Your task » Give back each entry unchanged, minus pictures.

Records from a data collection »

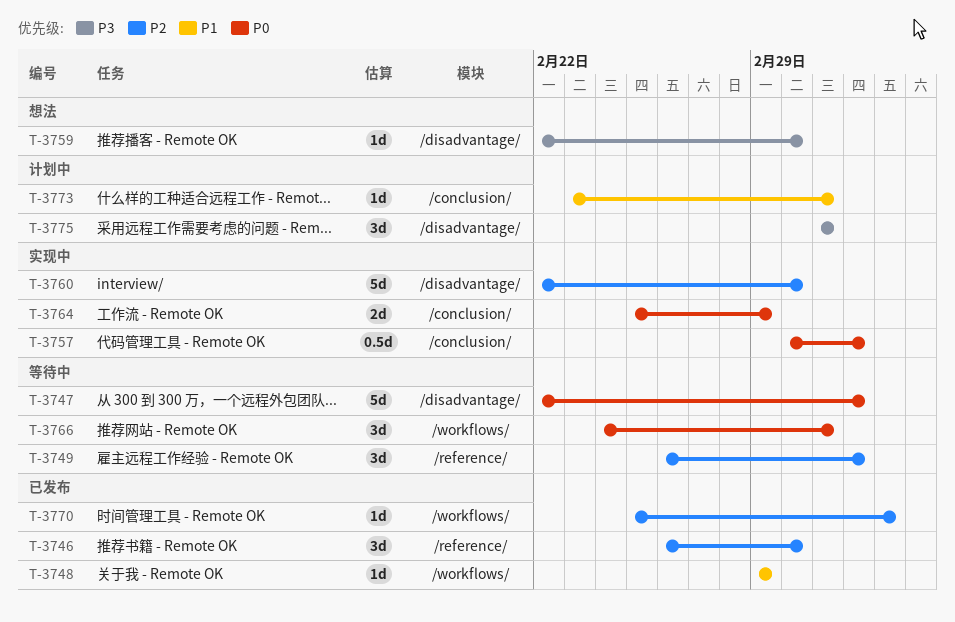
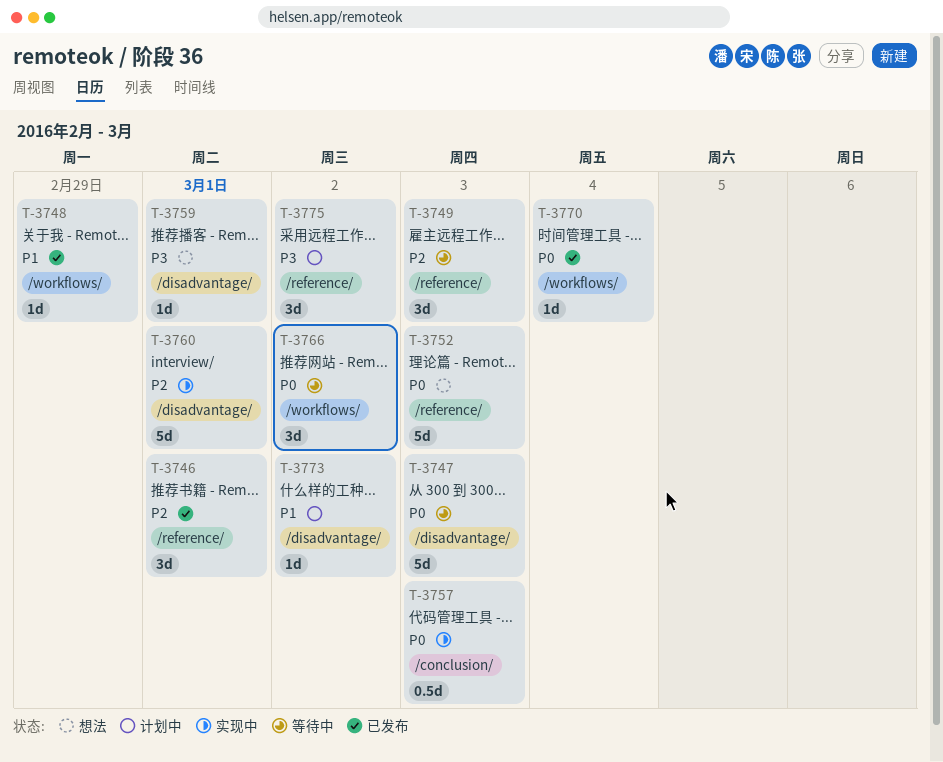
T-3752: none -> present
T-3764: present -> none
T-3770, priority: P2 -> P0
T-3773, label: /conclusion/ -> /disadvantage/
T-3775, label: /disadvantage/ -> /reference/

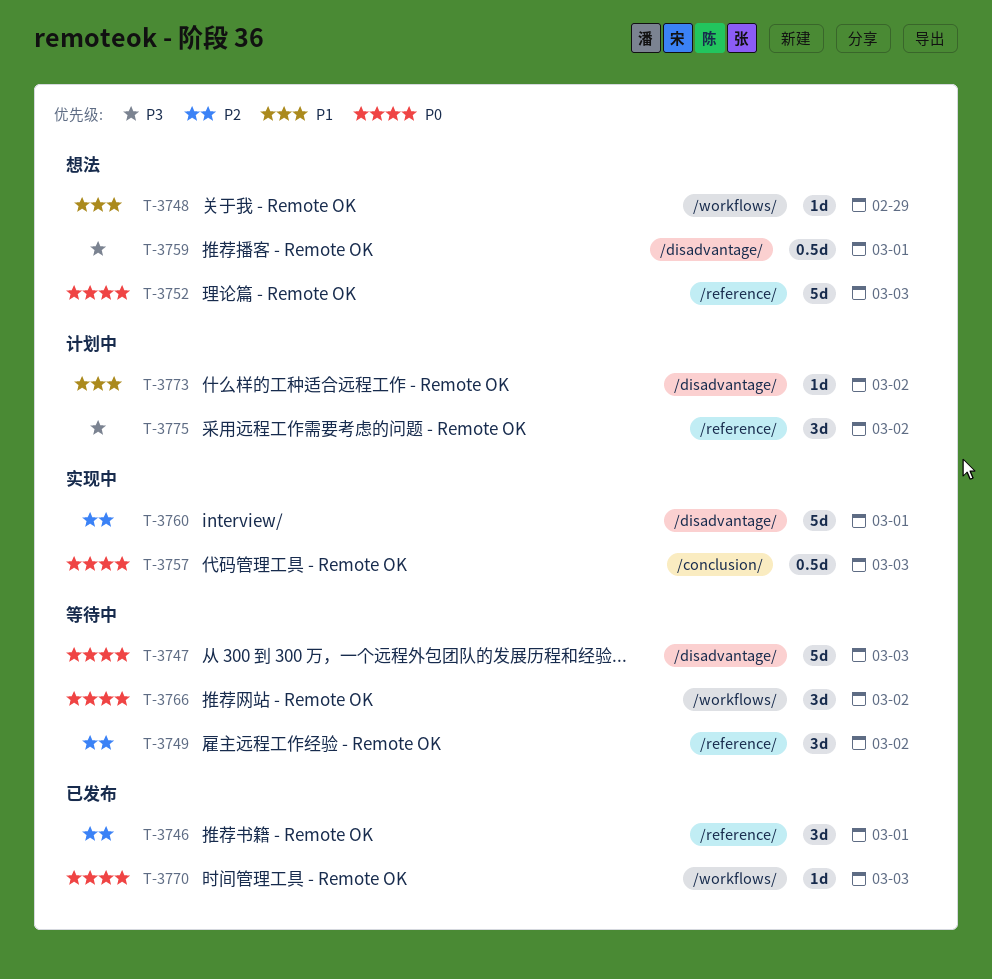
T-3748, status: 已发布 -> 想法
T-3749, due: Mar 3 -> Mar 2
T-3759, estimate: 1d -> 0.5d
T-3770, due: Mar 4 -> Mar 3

Task output »
T-3752: none -> present
T-3764: present -> none
T-3770, priority: P2 -> P0
T-3773, label: /conclusion/ -> /disadvantage/
T-3775, label: /disadvantage/ -> /reference/

T-3748, status: 已发布 -> 想法
T-3749, due: Mar 3 -> Mar 2
T-3759, estimate: 1d -> 0.5d
T-3770, due: Mar 4 -> Mar 3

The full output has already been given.